**Problem requirements:**
Your answer must consist of exactly the lines below, starting with the line with "Skip to footer" and going on through the line with "presents two new", and nothing else.

Data shown Start Marker

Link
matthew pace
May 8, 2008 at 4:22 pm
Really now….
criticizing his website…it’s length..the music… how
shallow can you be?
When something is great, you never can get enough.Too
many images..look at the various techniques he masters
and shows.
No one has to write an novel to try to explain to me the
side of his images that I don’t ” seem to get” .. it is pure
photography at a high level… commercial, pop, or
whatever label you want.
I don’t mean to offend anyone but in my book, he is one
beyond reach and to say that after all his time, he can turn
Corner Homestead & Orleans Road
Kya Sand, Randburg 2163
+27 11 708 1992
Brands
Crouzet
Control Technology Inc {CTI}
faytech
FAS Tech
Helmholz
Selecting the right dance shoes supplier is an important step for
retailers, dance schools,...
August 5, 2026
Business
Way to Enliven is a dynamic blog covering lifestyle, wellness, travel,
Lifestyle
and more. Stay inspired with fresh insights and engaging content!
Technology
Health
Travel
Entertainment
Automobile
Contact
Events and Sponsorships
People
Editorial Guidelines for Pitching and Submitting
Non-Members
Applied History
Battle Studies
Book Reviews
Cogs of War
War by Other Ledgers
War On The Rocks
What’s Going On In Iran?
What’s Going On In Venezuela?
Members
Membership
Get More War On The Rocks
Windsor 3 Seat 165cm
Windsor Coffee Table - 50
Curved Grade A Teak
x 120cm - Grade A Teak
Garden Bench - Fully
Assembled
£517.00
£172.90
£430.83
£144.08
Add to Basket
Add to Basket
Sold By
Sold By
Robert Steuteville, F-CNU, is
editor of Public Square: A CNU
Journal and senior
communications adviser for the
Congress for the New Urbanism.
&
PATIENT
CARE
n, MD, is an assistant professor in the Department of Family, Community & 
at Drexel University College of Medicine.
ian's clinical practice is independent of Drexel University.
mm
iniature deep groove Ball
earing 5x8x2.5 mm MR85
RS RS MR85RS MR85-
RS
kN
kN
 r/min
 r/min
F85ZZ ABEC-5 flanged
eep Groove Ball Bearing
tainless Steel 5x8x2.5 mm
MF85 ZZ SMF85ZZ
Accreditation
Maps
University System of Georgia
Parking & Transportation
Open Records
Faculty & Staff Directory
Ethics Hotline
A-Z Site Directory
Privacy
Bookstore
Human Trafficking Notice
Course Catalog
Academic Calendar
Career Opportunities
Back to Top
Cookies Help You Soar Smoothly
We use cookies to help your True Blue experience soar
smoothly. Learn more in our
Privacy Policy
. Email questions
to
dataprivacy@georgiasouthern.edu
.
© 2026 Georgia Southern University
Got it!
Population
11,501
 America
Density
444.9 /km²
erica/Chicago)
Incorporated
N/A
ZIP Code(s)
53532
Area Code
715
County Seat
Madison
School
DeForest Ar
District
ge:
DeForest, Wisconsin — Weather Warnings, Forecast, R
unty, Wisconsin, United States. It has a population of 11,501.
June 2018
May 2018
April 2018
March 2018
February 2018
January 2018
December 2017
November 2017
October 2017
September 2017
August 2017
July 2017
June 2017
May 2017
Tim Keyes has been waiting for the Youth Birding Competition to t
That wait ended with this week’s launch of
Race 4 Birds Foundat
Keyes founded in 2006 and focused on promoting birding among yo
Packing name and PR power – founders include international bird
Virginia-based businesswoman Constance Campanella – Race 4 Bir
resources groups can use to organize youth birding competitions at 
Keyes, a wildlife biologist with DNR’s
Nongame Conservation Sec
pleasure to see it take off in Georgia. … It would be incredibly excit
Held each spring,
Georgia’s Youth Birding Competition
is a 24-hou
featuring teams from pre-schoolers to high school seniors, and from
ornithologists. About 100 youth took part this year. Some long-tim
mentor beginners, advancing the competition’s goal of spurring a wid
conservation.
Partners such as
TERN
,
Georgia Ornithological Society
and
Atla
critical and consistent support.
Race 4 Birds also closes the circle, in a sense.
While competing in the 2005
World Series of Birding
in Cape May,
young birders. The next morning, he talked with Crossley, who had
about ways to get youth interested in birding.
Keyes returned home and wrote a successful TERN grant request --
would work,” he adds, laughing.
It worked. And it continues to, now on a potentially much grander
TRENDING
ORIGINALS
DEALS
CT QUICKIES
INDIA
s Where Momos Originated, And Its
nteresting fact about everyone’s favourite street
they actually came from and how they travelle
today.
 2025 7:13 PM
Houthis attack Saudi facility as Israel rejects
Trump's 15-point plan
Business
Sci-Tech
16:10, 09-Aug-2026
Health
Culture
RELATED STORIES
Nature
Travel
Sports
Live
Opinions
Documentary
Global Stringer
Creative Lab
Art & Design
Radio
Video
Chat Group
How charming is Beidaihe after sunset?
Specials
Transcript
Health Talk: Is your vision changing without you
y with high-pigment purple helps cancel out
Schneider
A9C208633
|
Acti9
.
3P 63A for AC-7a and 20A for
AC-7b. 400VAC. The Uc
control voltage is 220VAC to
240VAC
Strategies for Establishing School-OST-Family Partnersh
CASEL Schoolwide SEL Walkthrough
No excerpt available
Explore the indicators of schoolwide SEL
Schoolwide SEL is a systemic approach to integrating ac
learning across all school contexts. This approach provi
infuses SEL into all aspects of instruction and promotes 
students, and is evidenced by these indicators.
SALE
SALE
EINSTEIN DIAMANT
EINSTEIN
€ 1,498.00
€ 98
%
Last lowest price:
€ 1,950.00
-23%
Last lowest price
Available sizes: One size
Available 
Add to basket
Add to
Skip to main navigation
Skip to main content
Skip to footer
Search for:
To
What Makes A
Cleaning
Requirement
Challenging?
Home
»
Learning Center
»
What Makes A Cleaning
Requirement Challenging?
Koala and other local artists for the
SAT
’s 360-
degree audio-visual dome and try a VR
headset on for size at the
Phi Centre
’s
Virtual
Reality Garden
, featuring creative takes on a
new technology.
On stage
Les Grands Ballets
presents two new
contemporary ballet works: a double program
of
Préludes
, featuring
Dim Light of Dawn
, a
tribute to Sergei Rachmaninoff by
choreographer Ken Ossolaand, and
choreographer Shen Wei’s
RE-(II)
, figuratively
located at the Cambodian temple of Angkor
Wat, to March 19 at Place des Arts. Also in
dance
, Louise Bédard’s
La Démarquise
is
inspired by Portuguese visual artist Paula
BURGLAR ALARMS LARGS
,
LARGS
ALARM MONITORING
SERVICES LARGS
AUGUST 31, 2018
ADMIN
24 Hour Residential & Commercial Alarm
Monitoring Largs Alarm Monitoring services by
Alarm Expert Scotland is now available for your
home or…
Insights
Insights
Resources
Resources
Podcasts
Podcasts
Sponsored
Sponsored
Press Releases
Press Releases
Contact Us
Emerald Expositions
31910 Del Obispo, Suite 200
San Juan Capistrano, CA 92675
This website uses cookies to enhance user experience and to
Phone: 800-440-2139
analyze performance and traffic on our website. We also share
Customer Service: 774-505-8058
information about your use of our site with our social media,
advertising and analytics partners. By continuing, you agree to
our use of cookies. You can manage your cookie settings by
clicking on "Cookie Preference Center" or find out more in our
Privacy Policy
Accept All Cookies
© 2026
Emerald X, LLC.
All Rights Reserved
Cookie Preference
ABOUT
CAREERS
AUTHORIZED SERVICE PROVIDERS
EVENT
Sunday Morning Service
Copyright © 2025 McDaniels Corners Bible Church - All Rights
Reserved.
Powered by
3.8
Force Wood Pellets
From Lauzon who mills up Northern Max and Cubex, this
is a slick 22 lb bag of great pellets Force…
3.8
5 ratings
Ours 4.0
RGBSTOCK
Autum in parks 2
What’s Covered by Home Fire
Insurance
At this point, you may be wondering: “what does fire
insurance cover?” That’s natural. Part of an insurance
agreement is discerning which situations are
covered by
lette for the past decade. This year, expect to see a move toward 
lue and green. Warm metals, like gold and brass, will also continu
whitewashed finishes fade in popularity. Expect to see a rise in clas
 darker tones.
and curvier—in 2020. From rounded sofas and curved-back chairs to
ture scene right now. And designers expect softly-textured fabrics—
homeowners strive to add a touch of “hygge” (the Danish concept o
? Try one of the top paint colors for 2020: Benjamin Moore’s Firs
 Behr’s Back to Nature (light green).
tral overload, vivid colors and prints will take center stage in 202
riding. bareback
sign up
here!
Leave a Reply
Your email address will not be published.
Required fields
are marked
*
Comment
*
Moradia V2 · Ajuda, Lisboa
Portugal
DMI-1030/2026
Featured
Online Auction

Data shown End Marker

**Answer:**
Skip to footer
Search for:
To
What Makes A
Cleaning
Requirement
Challenging?
Home
»
Learning Center
»
What Makes A Cleaning
Requirement Challenging?
Koala and other local artists for the
SAT
’s 360-
degree audio-visual dome and try a VR
headset on for size at the
Phi Centre
’s
Virtual
Reality Garden
, featuring creative takes on a
new technology.
On stage
Les Grands Ballets
presents two new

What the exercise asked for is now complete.